Regarding the identification of drug names in text, during the last four years there have been significant research efforts directed to encourage the development of systems for detecting these entities. Concretely, shared tasks such as DDIExtraction 2013 [22], CHEMDNER 2013 [23] or the i2b2 Medication Extraction challenge [24] have been held for the progress of the state of the art in this area. However, the main body of the work on recognizing drugs concerns either biomedical literature (for example, MedLine articles) or clinical records, without considering social media streams.

Leaman et al. [25] implemented a system to automatically detect adverse effects in user posts. A corpus of 3,600 comments from the DailyStrength site was collected and annotated by hand with a total of 1,866 drug conditions, including beneficial effects, adverse effects, indications and others. To identify the adverse effects in the user comments, a lexicon was compiled from the following resources: (1) the COSTART vocabulary (National Library of Medicine, 2008), (2) the SIDER database [13], (3) MedEffect (http://www.hc-sc.gc.ca/dhp-mps/medeff/index-eng.php) and (4) a list of colloquial sentences which were manually collected from the DailyStrength comments. The final lexicon consisted of 4,201 concepts (terms with the same CUI were grouped in the same concept). Finally, the terms in the lexicon were mapped against user comments to identify the adverse effects. To discriminate adverse effects from the other drug conditions (beneficial effects, indications and others), the system used a list of verbs denoting indications (for example help, work, prescribe). Drug name recognition was not necessary because the evaluation focused only on a set of four drugs: carbamazepine, olanzapine, trazodone and ziprasidone. The system achieved a good performance, with a precision of 78.3% and a recall of 69.9%.

Later, Nikfarjam and Gonzalez [26] extended the above work by applying association rule mining to detect prevalent patterns concerning opinions about drugs. The rules were extracted using the Apriori tool (http://www.borgelt.net/apriori.html), an implementation of the Apriori algorithm [27]. The system was evaluated using the same corpus created for their previous work [25], and which has been described above. The system had a precision of 70.01% and a recall of 66.32%. The major convenience of the system is that it could be easily portable to other domains and languages. Another important advantage of this approach over a dictionary-based method is its capacity to recognize terms not found in the dictionaries.

Benton et al. [28] created a corpus of messages from several online forums about breast cancer, which later was used to extract potential ADRs from the most widely used drugs for this disease: anastrozole, axemestane, letrozole and tamoxifen. A lexicon of lay medical terms was gathered from drug databases and several websites with information about medicines and their main ADRs. The lexicon was extended with the Consumer Health Vocabulary (CHV) (http://consumerhealthvocab.org), a patient-oriented terminology. Then, pairs of terms that occur in a window of 20 tokens were considered. The Fisher's exact test [29] was applied to determine the probability that the two terms appear in the same window by chance alone. Evaluation was only performed on the four drugs mentioned above. To this, the authors collected their adverse effects from their drug labels. Then, the adverse effects from drug labels were compared with the adverse effects provided by the system. The system obtained an average precision of 77% and an average recall of 35.1% for all four drugs.

Bian et al. [30] developed a system to detect tweets describing ADRs. The systems used a SVM classifier trained on a collection of tweets, which were labelled by two experts. MetaMap [31] was used to analyse the tweets and to find the UMLS concepts present in the tweets. The system produced poor results, mainly because tweets are riddled with spelling and grammar mistakes. Moreover, MetaMap is not a suitable tool to analyse this type of texts since patients do not usually use medical terminology to describe their medical experiences. MetaMap is based on UMLS and other integrated resources such as SNOMED and MedDRA, which do not contain patient oriented vocabulary.

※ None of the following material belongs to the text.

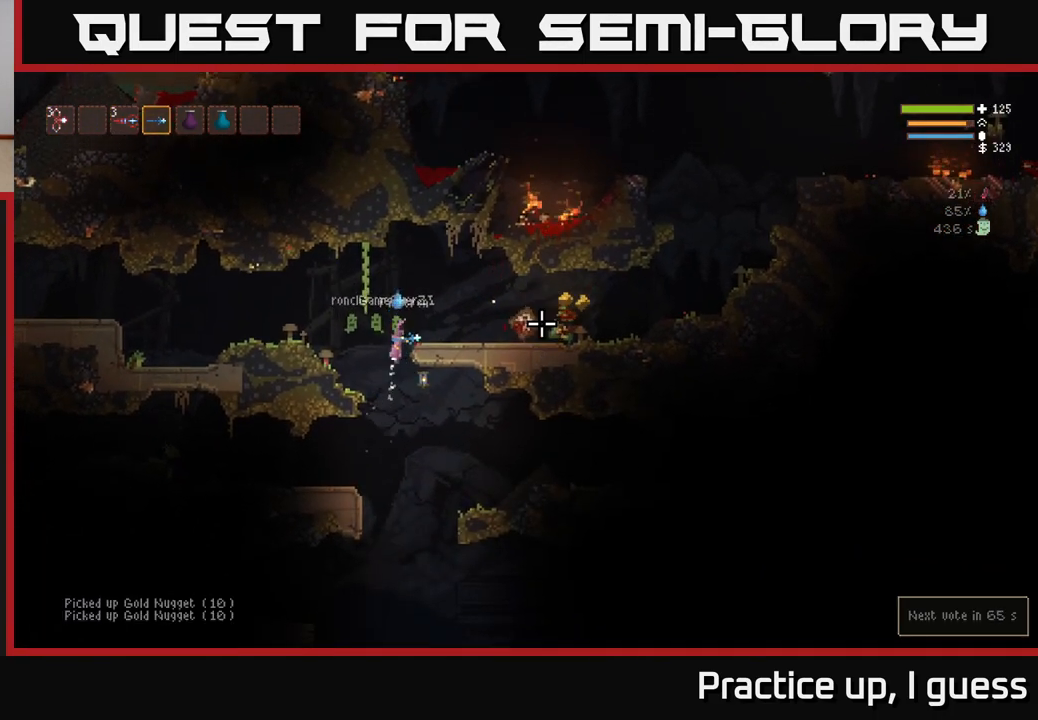
{"buttons": [], "left_stick": "right", "right_stick": "right", "events": [[133, "L2", "up"]]}
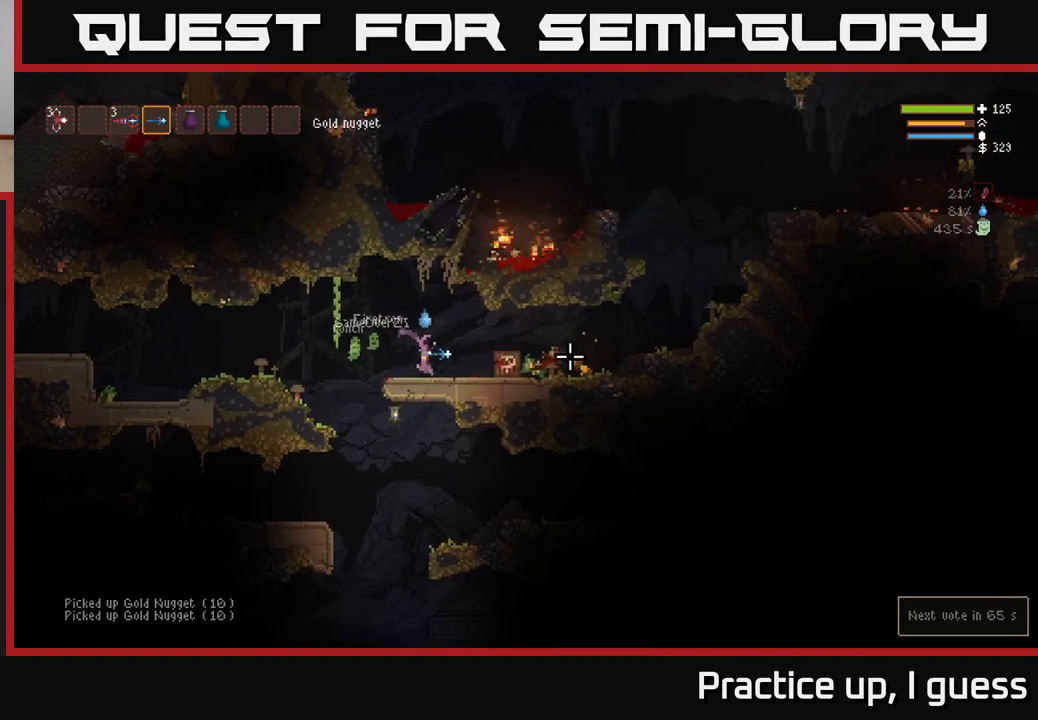
{"buttons": [], "left_stick": "right", "right_stick": "down-right", "events": [[150, "L2", "down"], [267, "L2", "up"], [483, "right_stick", "down-right"]]}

As already mentioned, very few systems have been developed to recognize drugs from social media texts. As well, the extraction of relations between drugs and their effects has hardly addressed, since most efforts have been concentred on the detection of the effects of a given set of drugs. Dictionary-based systems for extracting ADRs fail to identify terms, which are not found in the dictionaries. In addition, these systems also fail to handle spelling and grammar errors, so prevalent in social media texts. Moreover, all systems developed so far have focused on English texts. Indeed, very little research has been done on automatic information extraction from Spanish-language social media in the biomedical domain. Additionally, to the best of our knowledge, there is no corpus annotated with ADRs in Spanish social media texts available today.

Resources and tools

In [32] Segura-Bedmar et al. presented the first system capable of detecting drugs and their effects from social media channels in Spanish language. It is based on the MeaningCloud tool (http://www.meaningcloud.com/), a commercial tool for Named Entity Recognition (NER), which follows a dictionary-based approach. To create the dictionary, the terms were gathered from several domain resources: CIMA (http://www.aemps.gob.es/cima/) and MedDRA (http://www.meddra.org/). A detailed description of these resources can be found in [32]. Besides, the system also used drug and effect gazetteers derived from websites such as Vademecum (http://www.vademecum.es/), MedLinePlus (http://www.nlm.nih.gov/medlineplus/spanish/) and the ATC system (http://www.whocc.no/atc_ddd_index/), a classification system of drugs. To evaluate the system, the SpanishADR corpus was created. This is the first corpus including Spanish social media texts annotated with drugs and effects. This corpus was annotated by two annotators and consisted of 400 user messages collected from ForumClinic. The inter-annotator agreement (IAA) study showed high agreement for drugs and moderate agreement for effects. The size of the corpus is 26,519 tokens, whereas each message contains an average of 3.15 annotations (0.48 drugs, 1.42 effects and 1.25 relations). More information about the SpanishADR corpus can be found in [32]. Regarding the results, the system showed a precision of 87% for drugs and 85% for effects, and a recall of 80% for drugs and 56% for effects. It should be noted, however, that this system does not support the detection of relations between drugs and their effects.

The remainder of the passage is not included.